Life Cycle Assessment of a Glass Production Process: A Comparative Study of Gas-Fired Versus Electric Integrated Heating
摘要
Effectively addressing global warming demands a substantial reduction in CO₂ emissions, presenting major challenges, particularly for energy-intensive processes and manufacturing industries, which account for roughly one-third of global energy consumption. A key solution lies in the smart electrification of operational processes across these sectors. Electrification offers significant decarbonization potential. In this context, a glass production plant involved in the European Project CITADEL, granted by the European Health and Digital Executive Agency (grant agreement No. 101138794), is examined. Such a process is indeed critical due to its high energy demand: 75–85% of the total energy is spent on heating raw materials or waste glass in the glass melting furnace to more than 1500 °C, a process that runs continuously throughout its entire lifetime (approximately 8–10 years). These emissions include not only CO₂ from fuel combustion but also NOₓ and other pollutants that contribute to air quality degradation. As a result, decarbonizing the heating phase is essential for reducing the overall environmental footprint of glass manufacturing.

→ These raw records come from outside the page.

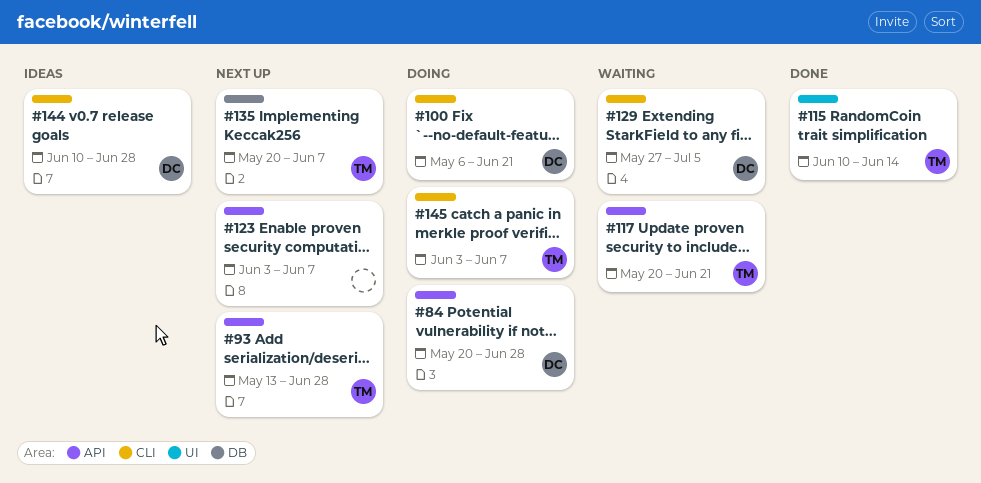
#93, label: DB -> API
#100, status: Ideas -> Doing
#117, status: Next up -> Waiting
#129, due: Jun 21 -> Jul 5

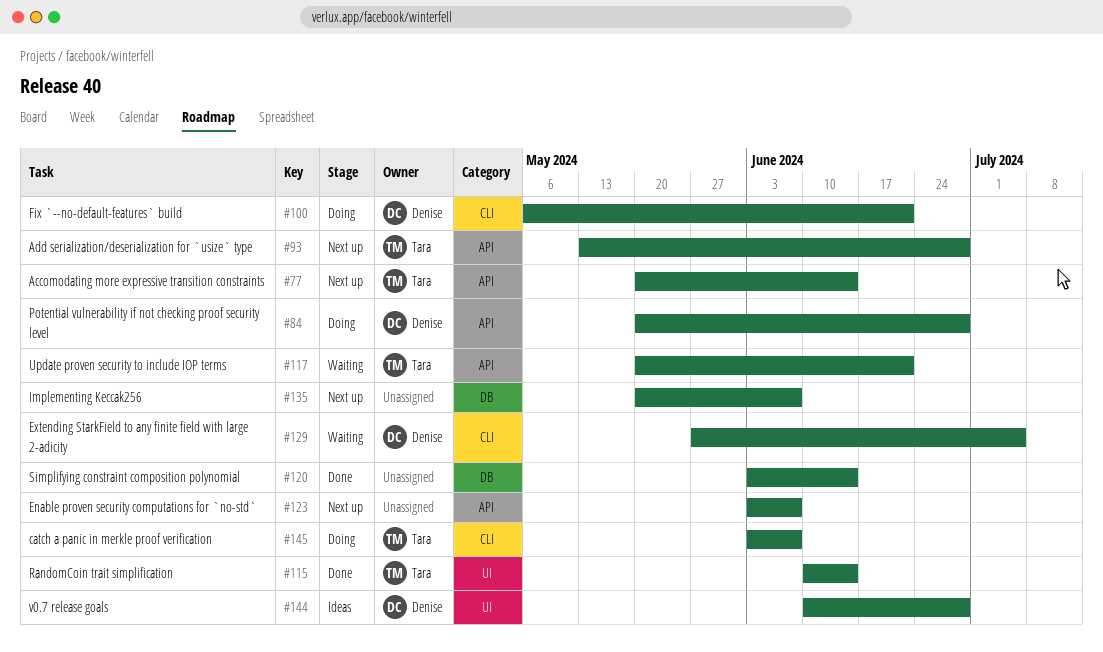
#77: none -> present
#120: none -> present
#135, owner: Tara -> none
#144, label: CLI -> UI

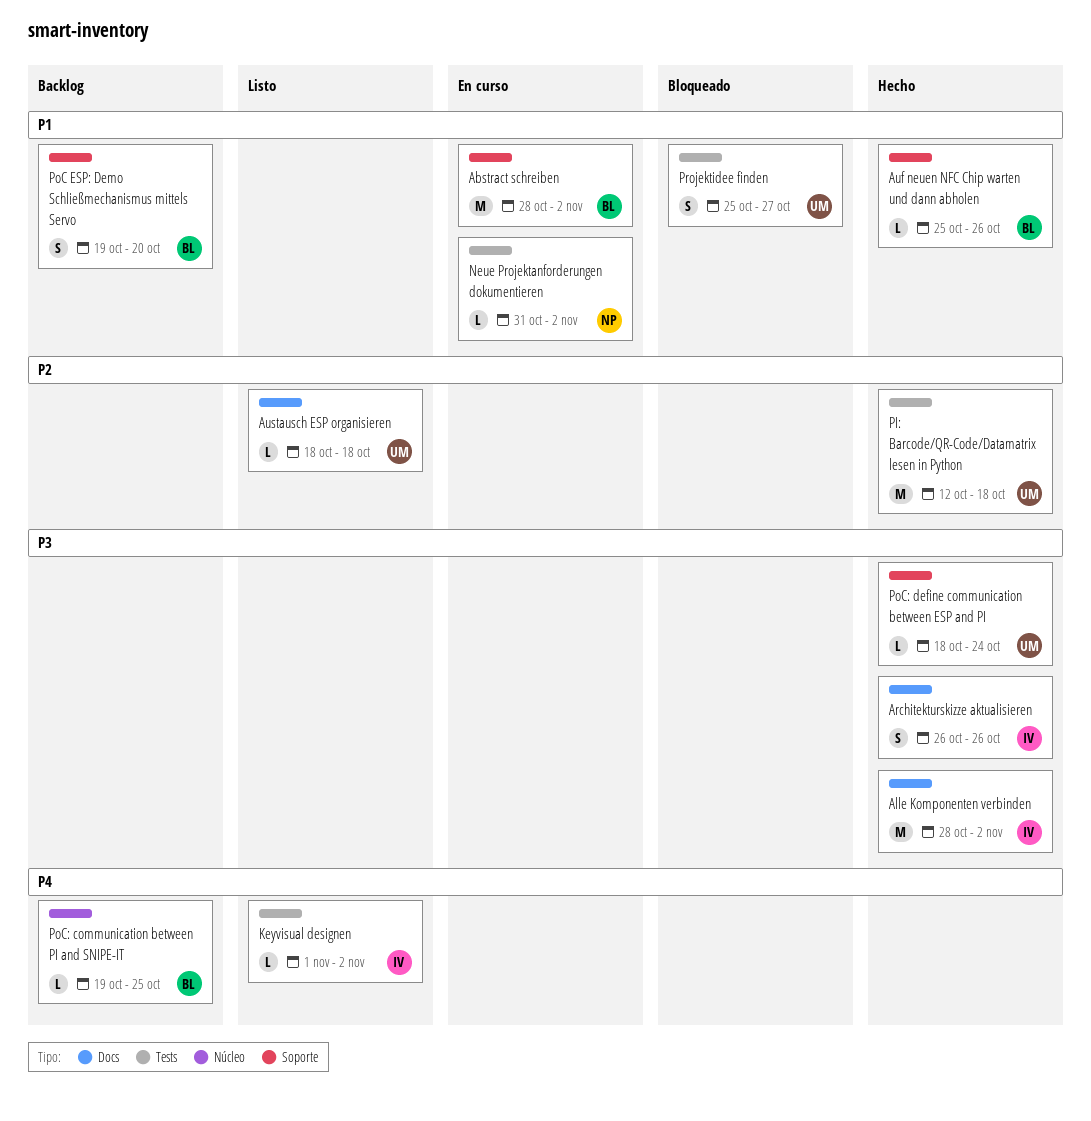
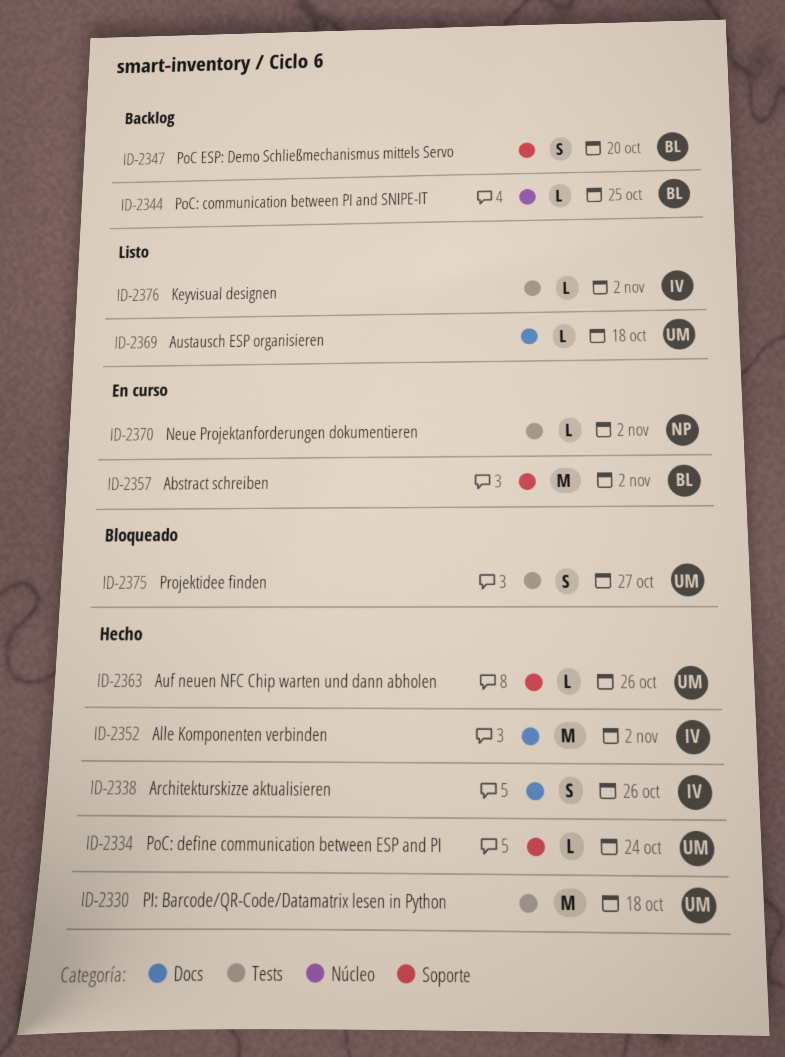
Auf neuen NFC Chip warten und dann abholen, owner: BL -> UM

To address this gap, the present work develops a Life Cycle Assessment of the glass bottle production process, comparing the environmental performance of a conventional system heated using gas burners with that of an alternative process employing electric resistance heating. The results, obtained by employing data from a pilot plant, provide valuable insights into the key variables that most significantly affect the environmental performance of the process, as well as the potential benefits that can be achieved through the adoption of electric heating.